Марек обратил ко мне свои желтые глаза — они выражали беспокойство.

— Все мы изнурены.

Он предоставил мне право, в котором пока отказывал родственникам, — навестить пациентов. Жюмож и Мусрон еще не полностью вышли из коматозного состояния. Из огромных стеклянных колб, висевших на кронштейнах, оперированным поступал по трубкам специальный физиологический раствор, формулу которого Марек подробно объяснял мне, но я слушал его невнимательно.
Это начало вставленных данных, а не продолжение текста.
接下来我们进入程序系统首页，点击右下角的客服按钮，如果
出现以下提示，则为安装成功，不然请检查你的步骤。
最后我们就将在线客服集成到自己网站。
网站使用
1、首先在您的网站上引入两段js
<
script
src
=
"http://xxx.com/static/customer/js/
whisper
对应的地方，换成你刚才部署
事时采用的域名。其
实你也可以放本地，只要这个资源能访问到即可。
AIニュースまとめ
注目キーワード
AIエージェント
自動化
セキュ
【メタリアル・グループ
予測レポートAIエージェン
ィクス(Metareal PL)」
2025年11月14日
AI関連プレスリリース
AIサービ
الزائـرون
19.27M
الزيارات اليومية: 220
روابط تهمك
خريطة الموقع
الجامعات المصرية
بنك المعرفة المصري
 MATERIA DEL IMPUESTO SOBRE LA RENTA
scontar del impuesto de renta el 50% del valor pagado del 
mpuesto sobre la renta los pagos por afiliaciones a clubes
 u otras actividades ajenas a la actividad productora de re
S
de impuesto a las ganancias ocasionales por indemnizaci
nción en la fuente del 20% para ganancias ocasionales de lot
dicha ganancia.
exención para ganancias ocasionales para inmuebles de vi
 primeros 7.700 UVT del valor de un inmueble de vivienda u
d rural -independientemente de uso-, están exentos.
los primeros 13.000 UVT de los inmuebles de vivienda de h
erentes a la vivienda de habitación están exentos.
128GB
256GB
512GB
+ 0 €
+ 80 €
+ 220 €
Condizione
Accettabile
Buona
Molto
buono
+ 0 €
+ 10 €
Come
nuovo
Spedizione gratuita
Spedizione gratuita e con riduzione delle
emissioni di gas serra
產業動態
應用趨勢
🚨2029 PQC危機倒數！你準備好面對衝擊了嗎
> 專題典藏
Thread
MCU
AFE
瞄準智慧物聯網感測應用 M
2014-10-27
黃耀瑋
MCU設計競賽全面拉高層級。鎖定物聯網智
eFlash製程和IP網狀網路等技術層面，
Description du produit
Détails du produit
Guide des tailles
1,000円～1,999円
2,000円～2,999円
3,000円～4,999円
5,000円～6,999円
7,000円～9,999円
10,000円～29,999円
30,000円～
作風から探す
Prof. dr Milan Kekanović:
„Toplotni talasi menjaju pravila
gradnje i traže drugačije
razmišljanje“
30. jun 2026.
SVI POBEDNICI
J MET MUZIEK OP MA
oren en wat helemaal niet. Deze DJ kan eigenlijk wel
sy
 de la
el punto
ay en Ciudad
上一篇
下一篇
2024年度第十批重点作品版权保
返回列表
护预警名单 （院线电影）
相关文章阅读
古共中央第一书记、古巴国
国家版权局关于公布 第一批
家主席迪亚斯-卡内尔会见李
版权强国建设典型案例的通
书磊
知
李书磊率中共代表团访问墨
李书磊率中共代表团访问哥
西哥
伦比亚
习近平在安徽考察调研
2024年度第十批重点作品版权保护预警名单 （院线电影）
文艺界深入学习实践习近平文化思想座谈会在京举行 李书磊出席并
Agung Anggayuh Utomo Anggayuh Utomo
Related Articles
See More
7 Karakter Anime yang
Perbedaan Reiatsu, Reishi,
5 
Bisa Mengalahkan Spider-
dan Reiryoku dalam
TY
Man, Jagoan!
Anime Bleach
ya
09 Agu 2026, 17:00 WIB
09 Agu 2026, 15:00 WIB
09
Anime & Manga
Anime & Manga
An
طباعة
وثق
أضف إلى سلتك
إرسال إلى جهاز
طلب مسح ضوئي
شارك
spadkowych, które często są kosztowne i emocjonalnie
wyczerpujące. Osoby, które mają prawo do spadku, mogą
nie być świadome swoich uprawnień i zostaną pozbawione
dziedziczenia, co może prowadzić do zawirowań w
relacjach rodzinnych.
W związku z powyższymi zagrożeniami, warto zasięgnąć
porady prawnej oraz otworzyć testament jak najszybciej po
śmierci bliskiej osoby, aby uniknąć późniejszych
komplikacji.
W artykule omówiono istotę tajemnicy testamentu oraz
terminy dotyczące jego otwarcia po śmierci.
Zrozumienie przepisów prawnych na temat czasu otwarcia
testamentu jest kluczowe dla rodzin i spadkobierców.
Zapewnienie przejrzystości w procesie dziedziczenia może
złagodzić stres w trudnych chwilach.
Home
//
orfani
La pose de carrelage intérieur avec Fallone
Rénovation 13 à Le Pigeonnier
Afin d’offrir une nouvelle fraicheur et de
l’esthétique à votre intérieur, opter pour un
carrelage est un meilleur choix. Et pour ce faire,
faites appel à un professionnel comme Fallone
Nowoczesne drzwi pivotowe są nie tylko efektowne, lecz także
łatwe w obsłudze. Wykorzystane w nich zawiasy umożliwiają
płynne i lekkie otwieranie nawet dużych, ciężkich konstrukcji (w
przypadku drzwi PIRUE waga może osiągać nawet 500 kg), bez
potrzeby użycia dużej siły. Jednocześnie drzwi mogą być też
Я был напуган, не признаваясь себе, внушающим тревогу состоянием людей, перенесших сложнейшие операции, поскольку оно не казалось блестящим. Что касается Нериса, то на его лице были приоткрыты лишь иссохшие губы и кончик носа. Остальное скрывали бинты и металлический шлем, оберегавший голову и плечи. Профессор ощутил мою тревогу.